Çin’i Singapur eski başbakanı Lee Kuan Yew’dan sonra belki en iyi tanıyan kişi olarak Avustralya eski başbakanı Kevin Rudd’un ABD eski Dışişleri bakanı Clinton’a yaptığı, “Çin’in komşularıyla iyi ilişkiler geliştirip Çin üzerinde baskı kurmak” şeklinde özetlenebilecek bir dış politika gütmesi yönündeki tavsiyesi bugün için de geçerliliğini koruyor. Ancak bugün Trump yönetiminin, bölgede Çin’in ekonomik gelişmişliği, teritoryal büyüklüğü, askeri alanda yeniden yapılanma içinde oluşu gibi faktörlerle ‘ürkütücü’ boyuttaki yapısı karşısında komşu ülkelerine nasıl bir yakınlık kuracağı belirsiz.

ABD bölgede zemin kaybediyor
Her ne kadar, Kuzey Kore’nin olası saldırısı karşısında Japonya ve Güney Kore’ye askeri destek verileceği konusunda tekrarlar gündemde olsa da, ABD’nin bölgedeki varlığını güçlendirme konusunda proaktif bir yaklaşım sergilemiyor. Öyle ki, uluslararası ilişkilerin önemli kavramları arasına girmiş olan ‘toplumlar arası ilişkileri’ bağlamında ABD’yi bölge halklarına yakınlaştıracak ve bu anlamda bir bölgesel güven atmosferine yol açacak ne gibi politikaları var diye sormak gerekiyor. Öyle ki, ABD yönetimi, Trans Pasifik İşbirliği Anlaşması (TPPA) gibi, bölge ülkeleriyle ticaret üzerinden ilişkileri daha da geliştirebileceği işbirliği zeminini kaybetmiş durumda.

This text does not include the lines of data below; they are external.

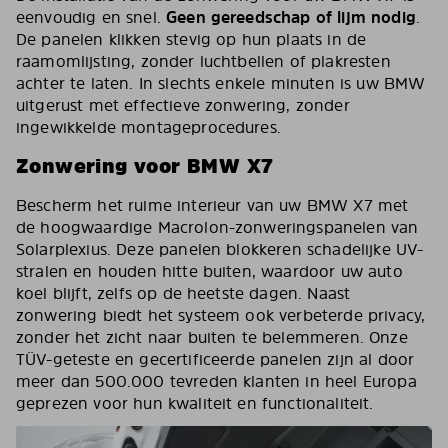
eenvoudig en snel.
Geen gereedschap of lijm nodig
.
De panelen klikken stevig op hun plaats in de
raamomlijsting, zonder luchtbellen of plakresten
achter te laten. In slechts enkele minuten is uw BMW
uitgerust met effectieve zonwering, zonder
ingewikkelde montageprocedures.
Zonwering voor BMW X7
Bescherm het ruime interieur van uw BMW X7 met
de hoogwaardige Macrolon-zonweringspanelen van
Solarplexius. Deze panelen blokkeren schadelijke UV-
stralen en houden hitte buiten, waardoor uw auto
koel blijft, zelfs op de heetste dagen. Naast
zonwering biedt het systeem ook verbeterde privacy,
zonder het zicht naar buiten te belemmeren. Onze
TÜV-geteste en gecertificeerde panelen zijn al door
meer dan 500.000 tevreden klanten in heel Europa
geprezen voor hun kwaliteit en functionaliteit.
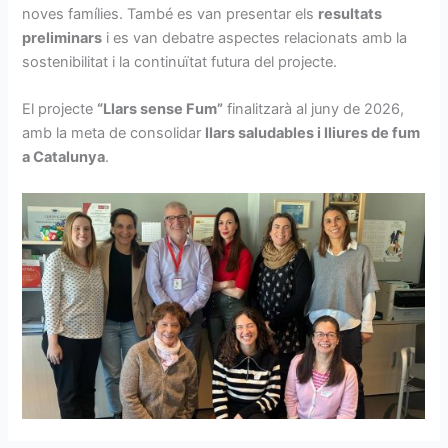
noves famílies. També es van presentar els
resultats
preliminars
i es van debatre aspectes relacionats amb la
sostenibilitat i la continuïtat futura del projecte.
El projecte
“Llars sense Fum”
finalitzarà al juny de 2026,
amb la meta de consolidar
llars saludables i lliures de fum
a Catalunya
.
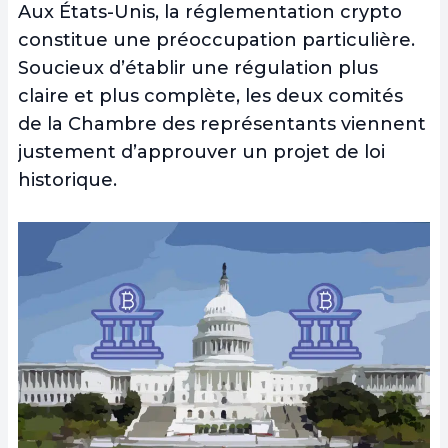
Aux États-Unis, la réglementation crypto
constitue une préoccupation particulière.
Soucieux d’établir une régulation plus
claire et plus complète, les deux comités
de la Chambre des représentants viennent
justement d’approuver un projet de loi
historique.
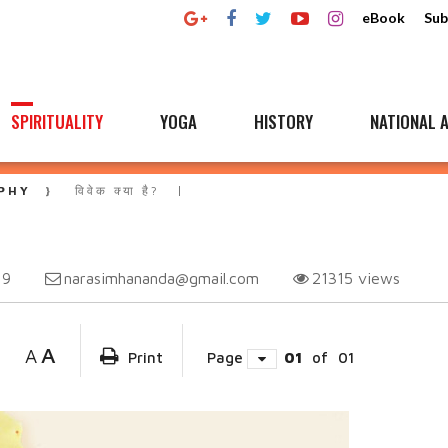
eBook
Sub
SPIRITUALITY
YOGA
HISTORY
NATIONAL A
PHY
विवेक क्या है?
narasimhananda@gmail.com
21315
views
19
A
A
Print
Page
01
of
01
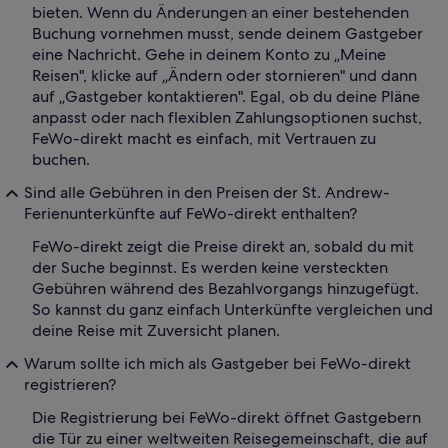
bieten. Wenn du Änderungen an einer bestehenden
Buchung vornehmen musst, sende deinem Gastgeber
eine Nachricht. Gehe in deinem Konto zu „Meine
Reisen", klicke auf „Ändern oder stornieren" und dann
auf „Gastgeber kontaktieren". Egal, ob du deine Pläne
anpasst oder nach flexiblen Zahlungsoptionen suchst,
FeWo-direkt macht es einfach, mit Vertrauen zu
buchen.
Sind alle Gebühren in den Preisen der St. Andrew-
Ferienunterkünfte auf FeWo-direkt enthalten?
FeWo-direkt zeigt die Preise direkt an, sobald du mit
der Suche beginnst. Es werden keine versteckten
Gebühren während des Bezahlvorgangs hinzugefügt.
So kannst du ganz einfach Unterkünfte vergleichen und
deine Reise mit Zuversicht planen.
Warum sollte ich mich als Gastgeber bei FeWo-direkt
registrieren?
Die Registrierung bei FeWo-direkt öffnet Gastgebern
die Tür zu einer weltweiten Reisegemeinschaft, die auf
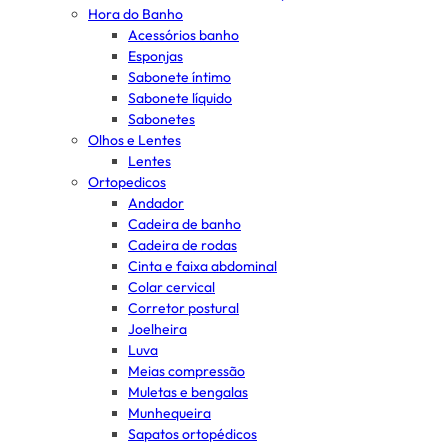
Hora do Banho
Acessórios banho
Esponjas
Sabonete íntimo
Sabonete líquido
Sabonetes
Olhos e Lentes
Lentes
Ortopedicos
Andador
Cadeira de banho
Cadeira de rodas
Cinta e faixa abdominal
Colar cervical
Corretor postural
Joelheira
Luva
Meias compressão
Muletas e bengalas
Munhequeira
Sapatos ortopédicos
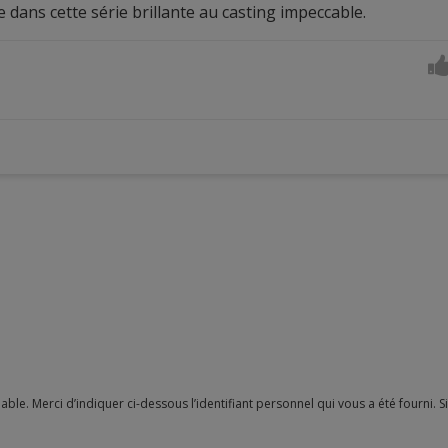
nce dans cette série brillante au casting impeccable.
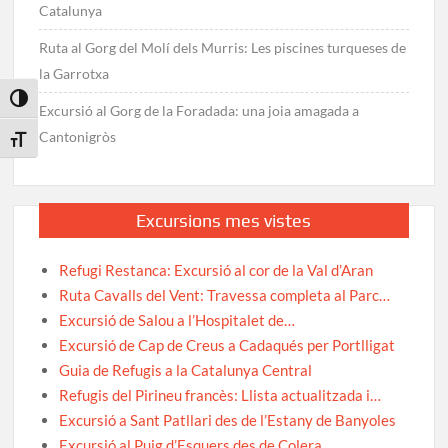
Catalunya
Ruta al Gorg del Molí dels Murris: Les piscines turqueses de
la Garrotxa
Toggle High Contrast
Excursió al Gorg de la Foradada: una joia amagada a
Cantonigròs
Toggle Font size
Excursions mes vistes
Refugi Restanca: Excursió al cor de la Val d’Aran
Ruta Cavalls del Vent: Travessa completa al Parc…
Excursió de Salou a l’Hospitalet de…
Excursió de Cap de Creus a Cadaqués per Portlligat
Guia de Refugis a la Catalunya Central
Refugis del Pirineu francès: Llista actualitzada i…
Excursió a Sant Patllari des de l’Estany de Banyoles
Excursió al Puig d’Esquers des de Colera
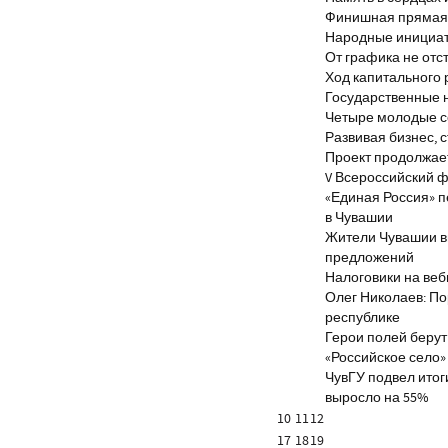
Финишная прямая 
Народные инициа
От графика не отс
Ход капитального 
Государственные 
Четыре молодые с
Развивая бизнес, 
Проект продолжае
V Всероссийский ф
«Единая Россия» 
в Чувашии
Жители Чувашии вн
предложений
Налоговики на веб
Олег Николаев: По
республике
Герои полей берут
«Российское село»
ЧувГУ подвел итог
выросло на 55%
10
11
12
17
18
19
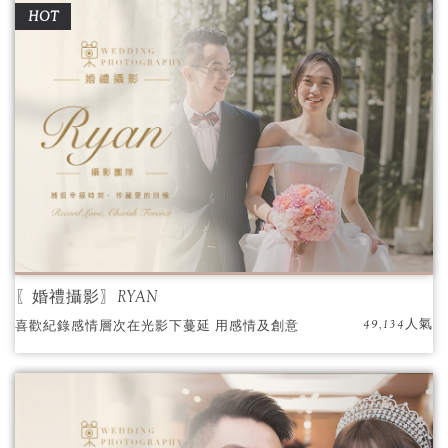
HOT
〖婚禮攝影〗RYAN
49,134人氣
喜歡紀錄感情層次在光影下蔓延 用感情及創意
洗出每一張照片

Bu nedenle, şu anda bölgedeki varlığını sadece güvenlik eksenine bağlaması kamu diplomasisi açısından da bir kayıp anlamı taşıyor. ABD yönetimi, Asya-Pasifik bölgesine yönelik demokratikleşme konusunda da iyi bir örnek teşkil etmemesi kadar, bölge ülkelerindeki olan bitenleri de, artık bu gözle değerlendirmediği yönünde güçlü bir intiba veriyor. Bu noktada, bölgede varlığını güvenlik alanına endekslemiş bir ABD’nin yeni politikalara muhtaç olduğu ortada. Buna karşılık, Çin, en son Mayıs ayı ortalarında Pekin’de düzenlenen yeni İpek Yolu oluşumunu bir küresel ideolojiye devşirme niyetinde olduğu iddiasında olsa da, alt yapı destek ve devasa bütçe dışında bunu gerçekleştirebilecek kapsayıcı ve ikna edici siyasi organlardan uzak bir görünüm sergiliyor.